At its Jan. 8 meeting, the Tulare County Board of Supervisors approved a memorandum of understanding (MOU) with the Friant Water Authority (FWA) to allow five county-owned bridges crossing the Friant-Kern Canal to be partially submerged to accommodate increased water flows down the canal. The five bridges cross the canal near Terra Bella. More specifically, the bridges are where the canal intersects Avenue 96, Road 208, Avenue 88, Avenue 80, and Road 192.
“No water will actually encroach onto the roadway,” said Doug DeFlitch, chief operating officer for FWA. “The water may touch the bottom of the bridge which is why we needed the MOU.”
DeFlitch said Lindsay-based FWA will raise the sidewalls of the canal between Terra Bella and Pixley by two to three feet to restore water flow capacity lost to subsidence during the drought between 2012 and 2017.
The Friant-Kern Canal is owned by the U.S. Bureau of Reclamation but is operated by FWA. It carries surface water released from Friant Dam northeast of Fresno 152 miles south to Bakersfield. The gravity-fed canal was designed in the 1940s to drop 6 inches every mile and convey water without the use of pumps.

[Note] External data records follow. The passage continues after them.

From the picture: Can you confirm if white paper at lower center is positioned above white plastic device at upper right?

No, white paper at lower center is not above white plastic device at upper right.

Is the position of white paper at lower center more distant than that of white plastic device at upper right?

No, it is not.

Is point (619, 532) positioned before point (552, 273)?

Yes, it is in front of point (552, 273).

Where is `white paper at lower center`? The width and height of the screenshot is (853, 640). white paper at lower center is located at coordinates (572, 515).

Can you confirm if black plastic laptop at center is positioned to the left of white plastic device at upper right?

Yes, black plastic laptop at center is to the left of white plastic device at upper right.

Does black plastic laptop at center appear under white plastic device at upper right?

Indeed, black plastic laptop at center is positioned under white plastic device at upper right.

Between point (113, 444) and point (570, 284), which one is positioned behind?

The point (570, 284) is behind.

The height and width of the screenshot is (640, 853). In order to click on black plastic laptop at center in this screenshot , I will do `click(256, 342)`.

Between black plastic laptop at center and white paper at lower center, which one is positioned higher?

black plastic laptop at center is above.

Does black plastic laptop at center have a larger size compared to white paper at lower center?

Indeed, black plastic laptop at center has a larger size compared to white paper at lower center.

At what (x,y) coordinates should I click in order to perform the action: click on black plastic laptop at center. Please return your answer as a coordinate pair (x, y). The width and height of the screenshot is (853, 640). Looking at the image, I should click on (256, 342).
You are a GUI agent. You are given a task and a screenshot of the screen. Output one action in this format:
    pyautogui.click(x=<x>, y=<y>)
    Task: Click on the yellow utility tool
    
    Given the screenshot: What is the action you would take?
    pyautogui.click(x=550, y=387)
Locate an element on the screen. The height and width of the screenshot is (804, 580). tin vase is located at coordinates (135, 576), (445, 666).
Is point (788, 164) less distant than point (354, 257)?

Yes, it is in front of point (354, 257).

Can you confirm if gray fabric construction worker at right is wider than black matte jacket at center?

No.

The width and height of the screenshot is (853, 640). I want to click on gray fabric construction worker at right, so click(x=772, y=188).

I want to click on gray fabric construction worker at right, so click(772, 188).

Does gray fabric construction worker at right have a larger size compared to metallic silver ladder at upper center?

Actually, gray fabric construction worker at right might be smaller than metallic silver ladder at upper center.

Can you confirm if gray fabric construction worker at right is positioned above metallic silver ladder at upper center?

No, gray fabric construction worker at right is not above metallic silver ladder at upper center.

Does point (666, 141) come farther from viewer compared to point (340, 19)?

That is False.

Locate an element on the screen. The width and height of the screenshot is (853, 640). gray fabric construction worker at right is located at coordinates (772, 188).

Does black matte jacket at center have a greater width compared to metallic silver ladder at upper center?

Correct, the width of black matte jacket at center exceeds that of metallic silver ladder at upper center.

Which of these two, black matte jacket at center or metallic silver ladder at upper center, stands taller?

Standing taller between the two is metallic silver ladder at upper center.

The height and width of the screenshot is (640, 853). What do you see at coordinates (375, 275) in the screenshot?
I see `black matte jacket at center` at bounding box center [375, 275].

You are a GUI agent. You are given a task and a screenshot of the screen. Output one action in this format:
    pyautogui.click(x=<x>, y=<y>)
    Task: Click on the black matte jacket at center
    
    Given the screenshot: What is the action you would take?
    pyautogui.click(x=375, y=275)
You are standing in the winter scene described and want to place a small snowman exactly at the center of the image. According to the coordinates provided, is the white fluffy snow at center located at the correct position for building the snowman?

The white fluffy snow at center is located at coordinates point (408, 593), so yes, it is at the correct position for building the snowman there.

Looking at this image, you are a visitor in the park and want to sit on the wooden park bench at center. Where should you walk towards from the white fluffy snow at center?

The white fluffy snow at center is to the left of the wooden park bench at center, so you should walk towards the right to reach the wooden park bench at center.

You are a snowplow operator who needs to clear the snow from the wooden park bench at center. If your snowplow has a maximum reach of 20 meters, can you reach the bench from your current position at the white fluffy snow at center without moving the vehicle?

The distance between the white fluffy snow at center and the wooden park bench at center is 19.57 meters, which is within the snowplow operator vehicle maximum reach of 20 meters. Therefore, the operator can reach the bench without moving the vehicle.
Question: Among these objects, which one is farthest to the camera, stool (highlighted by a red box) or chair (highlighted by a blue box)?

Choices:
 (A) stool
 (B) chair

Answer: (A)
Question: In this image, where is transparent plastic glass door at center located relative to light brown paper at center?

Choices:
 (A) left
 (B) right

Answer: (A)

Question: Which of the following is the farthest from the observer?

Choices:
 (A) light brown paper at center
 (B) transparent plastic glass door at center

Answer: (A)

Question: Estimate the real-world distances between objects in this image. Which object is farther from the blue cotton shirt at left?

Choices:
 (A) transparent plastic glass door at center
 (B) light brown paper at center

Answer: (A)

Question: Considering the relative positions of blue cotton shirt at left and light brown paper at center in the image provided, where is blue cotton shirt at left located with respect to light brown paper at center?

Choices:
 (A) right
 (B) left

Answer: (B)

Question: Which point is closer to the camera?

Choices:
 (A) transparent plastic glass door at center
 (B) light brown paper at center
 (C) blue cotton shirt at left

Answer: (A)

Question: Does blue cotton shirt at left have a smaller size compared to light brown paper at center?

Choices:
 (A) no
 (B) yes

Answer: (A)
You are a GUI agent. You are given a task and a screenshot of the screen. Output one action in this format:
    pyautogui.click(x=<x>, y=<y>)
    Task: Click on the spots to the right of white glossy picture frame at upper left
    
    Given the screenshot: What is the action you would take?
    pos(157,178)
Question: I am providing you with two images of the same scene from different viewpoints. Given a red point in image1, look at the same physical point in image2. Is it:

At the height of the drought in 2014 and 2015, FWA did not have enough surface water behind the dam to meet the needs of its members, forcing cities, water districts and farms to rely heavily on pumping water out of the ground. The problem is most pronounced in the Deer Creek region between Terra Bella and Pixley. At one point, the canal dropped five inches in five months, illustrated by canal water almost lapping up against the bottom of a bridge on Avenue 96. The more than 3 foot drop in as many years reduced the flow of the canal by 60% from a average flow of 2,500 cfs to 1,600 cfs, effectively cutting off supply to the lower third of the canal’s water users.
Over the next two months, DeFlitch said FWA will add a rubberized material to the top of the canal to extend its lining and increase its capacity by 300 cubic feet of water per second (cfs) in this sunken section. Work needs to be completed before late spring through summer when dam releases are the primary source for water for 1,500 small farms and several communities, including Lindsay and Strathmore.
“The bottom and sides of bridges will be soaked for one or two months during peak delivery,” said DeFlitch, but the MOU allows for pressure flow conditions for up to six months of the year.
While FWA did re-seal some of the old linings throughout this stretch last year, DeFlitch said this is the first effort to increase flows through the area. He said work will begin soon to seal all of the joints around the bridges, add a waterproof coating to the undercarriage of the bridges, and apply anti-rust coating to all exposed steel surfaces of the bridges.
In March 2017, FWA and their engineering consultant, Stantec Inc., conducted a field review of all five bridges and performed a structural analysis to evaluate the stability and structural capacity to withstand pressure flows. Results of the analysis indicate that all five bridges are stable and have sufficient structural strength under pressure flow conditions. However, FWA has developed a list of mitigation measures to ensure the bridges are not damaged or experience deterioration at an accelerated rate. As part of the agreement with the county, FWA monitor the bridges for settlement and debris every six months, patch areas where concrete is chipping or delaminating, conduct independent inspections and reporting of bridges every six months, and provide assistance with load rating analysis.
Under the MOU, FWA is responsible for all preventative maintenance work on the county-owned bridges for the next 10 years. After the 10-year term, FWA is expected to implement a long-term solution to the subsidence problem.
DeFlitch said FWA is in the planning stages of two, long-term fixes to the collapsed portion of the canal. One is to build a parallel waterway to bypass the subsidence and the other is to widen the existing canal to flow water over and around the depressed areas.